In his otherwise lively survey, Peter Andrews promotes one of the enduring myths of journalism when he repeats the story of the New York Times ’s selfless wartime decision not to cut back on its news coverage while the greedy New York Herald Tribune profited from increasing its ad space. This is the Times ’s party line. It was debunked by Richard Kluger in his affectionate history of the Trib (The Paper: The Life and Death of the New York Herald Tribune , Knopf, 1986). I also looked into the story for my recent (not so affectionate) investigative narrative, Behind the Times : Inside the New New York Times, Villard Books, 1994. The facts are these: there was indeed wartime rationing of newsprint.

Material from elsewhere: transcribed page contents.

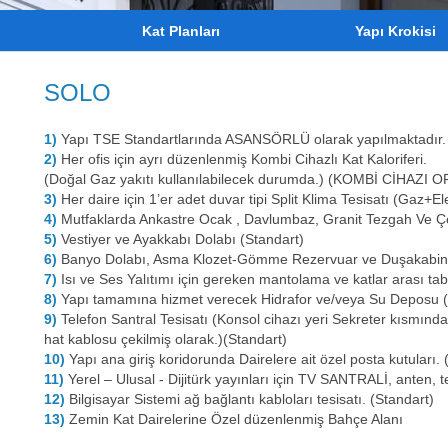
Kat Planları
Yapı Krokisi
SOLO
1)
Yapı TSE Standartlarında ASANSÖRLÜ olarak yapılmaktadır.
2)
Her ofis için ayrı düzenlenmiş Kombi Cihazlı Kat Kaloriferi.
(Doğal Gaz yakıtı kullanılabilecek durumda.) (KOMBİ CİHAZI
3)
Her daire için 1’er adet duvar tipi Split Klima Tesisatı (Ga
4)
Mutfaklarda Ankastre Ocak , Davlumbaz, Granit Tezgah Ve Çe
5)
Vestiyer ve Ayakkabı Dolabı (Standart)
6)
Banyo Dolabı, Asma Klozet-Gömme Rezervuar ve Duşakabin 
7)
Isı ve Ses Yalıtımı için gereken mantolama ve katlar arası tab
8)
Yapı tamamına hizmet verecek Hidrafor ve/veya Su Deposu (
9)
Telefon Santral Tesisatı (Konsol cihazı yeri Sekreter kısmında o
hat kablosu çekilmiş olarak.)(Standart)
10)
Yapı ana giriş koridorunda Dairelere ait özel posta kutuları. 
11)
Yerel – Ulusal - Dijitürk yayınları için TV SANTRALİ, anten, te
12)
Bilgisayar Sistemi ağ bağlantı kabloları tesisatı. (Standart)
13)
Zemin Kat Dairelerine Özel düzenlenmiş Bahçe Alanı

The Times did use its ration to continue to report the news; it printed 8,800 columns of war coverage—more than any other American paper. But the Tribune also gave strong news coverage to the war, and it did not “fatten up” on wartime ads. Nor did the Trib lose “reader acceptance” because of any alleged wartime slacking. As I point out, the Times moved ahead of the Trib for much more down-and-dirty reasons and later, in the postwar period. After the war the Trib decided to raise its newsstand price from 3 cents to 5 cents (the bigger Times remained at 3 cents). Then the Trib failed to hitch on to the great 1950s migration to the suburbs. The Times circulation department, meanwhile, quickly grasped the new notion that home delivery was the most efficient, long-term way to build readership.

I could go on, and do in my book, which deals with several other myths about the Times and modern American media. I’m sorry that Andrews, whose own father worked for the Trib , has swallowed the Times ’s, unofficial history. Andrews worked for Hearst; so did I, at the old International News Service. Our slogan was: “Get it First, but First Get It Right.”